■ PROBLEMS AND TASKS:
1. In the ceramic waste excerpt, can you switch "haematite" to "hematite" and reproduce everything from "3.2. Mineralogical Composition" down to "is not present."?
2. Does the ceramic waste excerpt agree with each statement? Answer yes or no and quote the deciding words. (a) The LBCf sample reaches a silica content of 72 wt%. (b) Haematite is found in the LBCf sample. (c) The CWM samples show a residue of 97%.

[SOURCE EXCERPT start]

3. Results and Discussion

3.1. Chemical Composition of the Ceramic Industrial Wastes

The XRF results are shown in Table 2. Data related to LBCa major oxides are reported from the literature [16].
The materials show similar chemistry, with the exception of sample LBCf. In general, all the materials show a SiO2 content between 57 and 61 wt%. The second important chemical component is Al2O3, with values between 14 and 18 wt%. CaO is the third component of the chemistry, with values between 7 and 12 wt%. Another important element is Fe2O3 (more than 5 wt%). The LBCf sample is the exception, showing the highest values of silica reaching 72 wt%, while it could be considered free of calcium and iron components. All the materials show a different LOI%, with very low values for the LBC samples and higher values for CWF and CWM, which suggests the presence of carbonate phases in these latter samples due to the lower firing temperature of bricks. This is confirmed below by XRD analysis. In this context, the relatively high CaO content of the LBC samples is attributable to non-carbonate phases, as calcium-rich silicates. The amounts of the three major oxides, SiO2%, Al2O3% and CaO% are plotted in the triangular diagram (Figure 3), showing the usual range of the composition of the aluminosilicate materials most commonly used as precursors in the field of AAMs, and OPC as comparison—sketched approximately according to [20]. It is evident that the ceramic waste has an intermediate composition, with a high percentages of silica in comparison to the other materials, somewhat less alumina and an intermediate content of CaO. Relative to this component, the studied ceramic wastes are placed between the materials known as “low-calcium” (as metakaolin and fly ash) and those of “high calcium” (as blast furnace slag) [20]. Particularly, they are located near the limit area of fly ash, with a higher silica content. LBCf, on the other hand, falls much closer to the SiO2-Al2O3 axis, because of the absence of the CaO component. The data are consistent with further studies on the composition of aluminosilicate materials used for making AAMs [47].

3.2. Mineralogical Composition of the Ceramic Industrial Wastes

The individuated phases for each sample are shown in Table 3, where the data related to LBCa come from the literature [16]. Mineral abbreviations are reported as in [48]. As expected from the XRF data, LBC samples are distinguished from the CWF-CWM samples because of the absence of calcite and muscovite/illite, which instead characterize the latter. Quartz, feldspars and haematite are present everywhere, while diopside, gehlenite, wollastonite and montmorillonite differentiate the mineralogical compositions of the LBC samples among themselves. Furthermore, the results for LBCf, being a different kind of ceramic product, are very different. It is composed almost completely of quartz, feldspars and mullite. It is the only sample where haematite is not present.

3.3. Thermogravimetric Behavior of the Ceramic Industrial Waste

From the TG curves reported in Figure 4 and the values of Table 4, it is possible to distinguish two groups corresponding to the observed groups of the LOI%. A high mass loss residue is registered, about 99% at 850–900 °C for the LBC samples, while relatively lower values are observed for the CWF and CWM samples, respectively, of 97% and 95.8%. It is possible to note how the two groups are characterized by different patterns of mass loss. Apart from the mass loss occurring in the temperature interval 80–200 °C, attributed to surface or hygroscopic water loss, several steps attributable to the dehydroxylation of clay minerals are visible in the LBC samples. The CWF and CWM TG curves are dominated by the step at 600–900 °C, typical of a decarbonation process, attributable to the calcite already detected by XRD and LOI%.

[SOURCE EXCERPT end]
[RECORDED INFORMATION start]

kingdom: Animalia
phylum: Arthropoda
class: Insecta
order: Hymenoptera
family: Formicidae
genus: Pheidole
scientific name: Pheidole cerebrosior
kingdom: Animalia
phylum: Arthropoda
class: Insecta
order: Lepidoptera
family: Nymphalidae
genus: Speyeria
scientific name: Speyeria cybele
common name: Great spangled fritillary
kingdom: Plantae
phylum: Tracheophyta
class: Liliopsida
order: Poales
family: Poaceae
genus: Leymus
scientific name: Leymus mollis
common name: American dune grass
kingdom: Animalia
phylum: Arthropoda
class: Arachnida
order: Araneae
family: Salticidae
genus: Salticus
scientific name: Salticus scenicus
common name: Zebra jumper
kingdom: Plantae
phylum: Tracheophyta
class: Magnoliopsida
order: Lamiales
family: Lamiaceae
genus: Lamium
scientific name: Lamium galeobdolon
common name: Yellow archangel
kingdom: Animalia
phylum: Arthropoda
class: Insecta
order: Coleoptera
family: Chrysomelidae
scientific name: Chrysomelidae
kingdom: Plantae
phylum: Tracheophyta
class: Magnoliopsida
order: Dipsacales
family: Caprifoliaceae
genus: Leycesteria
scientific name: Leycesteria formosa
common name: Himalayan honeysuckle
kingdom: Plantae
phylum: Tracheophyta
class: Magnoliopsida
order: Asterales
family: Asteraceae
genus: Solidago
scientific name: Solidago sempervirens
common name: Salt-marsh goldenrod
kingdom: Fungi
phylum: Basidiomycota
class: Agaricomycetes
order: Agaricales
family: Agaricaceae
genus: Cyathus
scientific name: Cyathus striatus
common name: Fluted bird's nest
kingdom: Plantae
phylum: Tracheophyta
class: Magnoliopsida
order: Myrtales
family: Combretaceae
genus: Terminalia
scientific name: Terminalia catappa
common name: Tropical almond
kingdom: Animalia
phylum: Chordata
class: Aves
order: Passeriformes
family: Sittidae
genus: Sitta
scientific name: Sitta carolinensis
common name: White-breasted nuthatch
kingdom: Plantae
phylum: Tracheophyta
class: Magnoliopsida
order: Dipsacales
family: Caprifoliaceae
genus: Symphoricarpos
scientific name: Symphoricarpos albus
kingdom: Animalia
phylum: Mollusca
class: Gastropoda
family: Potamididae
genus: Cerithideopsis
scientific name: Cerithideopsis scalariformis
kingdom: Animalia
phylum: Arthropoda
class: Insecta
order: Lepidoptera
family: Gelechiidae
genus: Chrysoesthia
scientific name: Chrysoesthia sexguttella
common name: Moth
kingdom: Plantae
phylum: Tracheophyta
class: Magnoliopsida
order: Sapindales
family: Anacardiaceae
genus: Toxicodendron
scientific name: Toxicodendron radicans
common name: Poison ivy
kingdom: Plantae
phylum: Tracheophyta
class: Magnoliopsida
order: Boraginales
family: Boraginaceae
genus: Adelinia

[RECORDED INFORMATION end]

■ ANSWERS GIVEN:
1.
3.2. Mineralogical Composition of the Ceramic Industrial Wastes

The individuated phases for each sample are shown in Table 3, where the data related to LBCa come from the literature [16]. Mineral abbreviations are reported as in [48]. As expected from the XRF data, LBC samples are distinguished from the CWF-CWM samples because of the absence of calcite and muscovite/illite, which instead characterize the latter. Quartz, feldspars and hematite are present everywhere, while diopside, gehlenite, wollastonite and montmorillonite differentiate the mineralogical compositions of the LBC samples among themselves. Furthermore, the results for LBCf, being a different kind of ceramic product, are very different. It is composed almost completely of quartz, feldspars and mullite. It is the only sample where hematite is not present.

2.
(a) Yes: "showing the highest values of silica reaching 72 wt%"
(b) No: "It is the only sample where haematite is not present."
(c) No: "relatively lower values are observed for the CWF and CWM samples, respectively, of 97% and 95.8%"